Tensions rose Tuesday on United Parcel Service picket lines and at small businesses that depend on UPS for timely delivery of their products - including a company that stopped shipping lobsters because the crustaceans were dead on arrival.
UPS says it normally moves the equivalent of 6 percent of the U.S. gross national product each day, so the strike’s effects were beginning to ripple through the nation’s economy.
There was no hint of a settlement in the second day of the Teamsters’ walkout against UPS after a stalemate over pay, pensions and heavy use of part-time employees. No talks were scheduled, and the White House reiterated that President Clinton had no plans to intervene.

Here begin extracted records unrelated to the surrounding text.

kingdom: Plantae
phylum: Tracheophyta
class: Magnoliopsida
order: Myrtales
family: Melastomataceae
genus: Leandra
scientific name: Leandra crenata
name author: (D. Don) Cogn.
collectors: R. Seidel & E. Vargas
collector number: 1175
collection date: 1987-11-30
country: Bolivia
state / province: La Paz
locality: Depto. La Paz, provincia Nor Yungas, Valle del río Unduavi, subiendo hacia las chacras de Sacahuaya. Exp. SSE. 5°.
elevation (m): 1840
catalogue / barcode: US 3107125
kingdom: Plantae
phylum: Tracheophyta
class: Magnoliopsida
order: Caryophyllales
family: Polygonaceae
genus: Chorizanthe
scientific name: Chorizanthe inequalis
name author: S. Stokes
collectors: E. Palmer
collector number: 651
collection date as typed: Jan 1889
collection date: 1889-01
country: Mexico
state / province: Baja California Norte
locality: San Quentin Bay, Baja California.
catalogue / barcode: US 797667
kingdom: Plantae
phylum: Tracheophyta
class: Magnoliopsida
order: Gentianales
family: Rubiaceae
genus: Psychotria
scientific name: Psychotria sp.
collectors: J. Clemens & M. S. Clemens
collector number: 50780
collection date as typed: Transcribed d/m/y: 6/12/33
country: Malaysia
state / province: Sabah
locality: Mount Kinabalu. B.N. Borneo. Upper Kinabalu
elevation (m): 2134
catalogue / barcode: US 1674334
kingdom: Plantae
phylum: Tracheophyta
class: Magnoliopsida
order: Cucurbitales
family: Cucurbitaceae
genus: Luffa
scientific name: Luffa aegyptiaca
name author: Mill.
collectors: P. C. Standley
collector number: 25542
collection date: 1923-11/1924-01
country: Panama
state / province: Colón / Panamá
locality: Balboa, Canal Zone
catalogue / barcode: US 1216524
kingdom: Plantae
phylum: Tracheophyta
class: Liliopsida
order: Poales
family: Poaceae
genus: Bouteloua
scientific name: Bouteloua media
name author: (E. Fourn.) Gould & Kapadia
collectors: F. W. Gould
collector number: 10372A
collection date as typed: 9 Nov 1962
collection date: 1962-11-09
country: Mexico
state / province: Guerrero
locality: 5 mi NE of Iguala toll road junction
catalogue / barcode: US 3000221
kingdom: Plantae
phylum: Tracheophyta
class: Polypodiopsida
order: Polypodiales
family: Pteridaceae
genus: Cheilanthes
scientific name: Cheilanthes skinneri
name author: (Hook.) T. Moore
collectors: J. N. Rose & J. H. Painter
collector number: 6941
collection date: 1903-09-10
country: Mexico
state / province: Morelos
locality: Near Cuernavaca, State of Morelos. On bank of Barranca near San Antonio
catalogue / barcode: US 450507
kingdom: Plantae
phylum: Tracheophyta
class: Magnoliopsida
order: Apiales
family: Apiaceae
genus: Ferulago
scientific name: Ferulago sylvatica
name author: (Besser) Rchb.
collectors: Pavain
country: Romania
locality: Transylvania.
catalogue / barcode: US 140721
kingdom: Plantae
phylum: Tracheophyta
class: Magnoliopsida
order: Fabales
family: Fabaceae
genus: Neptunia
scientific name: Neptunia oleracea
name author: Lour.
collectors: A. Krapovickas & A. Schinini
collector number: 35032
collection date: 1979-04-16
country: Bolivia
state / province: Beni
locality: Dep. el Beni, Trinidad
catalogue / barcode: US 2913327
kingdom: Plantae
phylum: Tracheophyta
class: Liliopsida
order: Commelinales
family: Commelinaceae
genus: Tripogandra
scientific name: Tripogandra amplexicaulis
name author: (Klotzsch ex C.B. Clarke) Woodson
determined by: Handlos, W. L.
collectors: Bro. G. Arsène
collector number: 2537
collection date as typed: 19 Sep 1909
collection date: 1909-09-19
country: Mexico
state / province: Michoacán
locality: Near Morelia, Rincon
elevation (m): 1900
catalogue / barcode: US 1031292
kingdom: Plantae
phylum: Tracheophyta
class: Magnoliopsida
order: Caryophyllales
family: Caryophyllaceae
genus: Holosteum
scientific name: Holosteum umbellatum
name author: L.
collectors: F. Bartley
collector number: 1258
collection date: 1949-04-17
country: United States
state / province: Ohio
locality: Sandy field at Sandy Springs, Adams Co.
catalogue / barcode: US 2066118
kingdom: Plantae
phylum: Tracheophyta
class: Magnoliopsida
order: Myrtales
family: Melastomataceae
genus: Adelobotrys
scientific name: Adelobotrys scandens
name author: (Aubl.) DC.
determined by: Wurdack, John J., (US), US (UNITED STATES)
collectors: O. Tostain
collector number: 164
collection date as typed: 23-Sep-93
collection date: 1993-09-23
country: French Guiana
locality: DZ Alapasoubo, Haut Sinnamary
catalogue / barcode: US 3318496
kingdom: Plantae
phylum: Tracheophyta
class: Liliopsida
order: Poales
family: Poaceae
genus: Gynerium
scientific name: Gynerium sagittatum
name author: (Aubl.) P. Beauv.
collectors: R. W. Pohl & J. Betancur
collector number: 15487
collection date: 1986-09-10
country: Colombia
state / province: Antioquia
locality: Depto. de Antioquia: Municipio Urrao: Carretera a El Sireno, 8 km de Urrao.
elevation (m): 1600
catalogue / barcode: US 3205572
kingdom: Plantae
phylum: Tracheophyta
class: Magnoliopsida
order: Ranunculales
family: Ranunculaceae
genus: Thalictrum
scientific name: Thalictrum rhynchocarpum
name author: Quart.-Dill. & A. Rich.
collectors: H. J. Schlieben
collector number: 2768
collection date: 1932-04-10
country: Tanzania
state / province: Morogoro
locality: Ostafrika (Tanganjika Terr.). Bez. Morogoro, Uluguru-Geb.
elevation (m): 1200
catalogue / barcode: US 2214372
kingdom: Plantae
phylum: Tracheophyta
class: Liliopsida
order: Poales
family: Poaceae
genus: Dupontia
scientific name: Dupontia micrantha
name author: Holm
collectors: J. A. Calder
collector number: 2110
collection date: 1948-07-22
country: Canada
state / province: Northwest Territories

Pickets were arrested at several UPS sites around the country, and there were angry confrontations at others as management and other non-union workers drove the brown delivery vehicles. UPS spokesman Mark Dickens estimated the Atlanta-based company was running at less than 10 percent capacity.
“We’ve got a lot of management folks out there making every attempt to operate as best we can, but it’s a fraction of what we’ve been doing,” Dickens said. He said UPS was focusing on critical shipments such as medical supplies, and was making very few new pickups.
UPS competitors, conceding they couldn’t pick up all the overflow of packages, put restrictions on customers and new business.
“The fact of the matter is this company is shut down,” Teamsters President Ron Carey said at a rally outside a UPS distribution center in Burtonsville, Md.
Carey suggested it “makes sense to start bargaining.” But Dickens said the company’s position was that its last contract offer was final and should be submitted to the union’s membership for a vote.
Labor Secretary Alexis Herman spoke to Carey and UPS Chairman James Kelly in telephone calls and urged them to return to the bargaining table.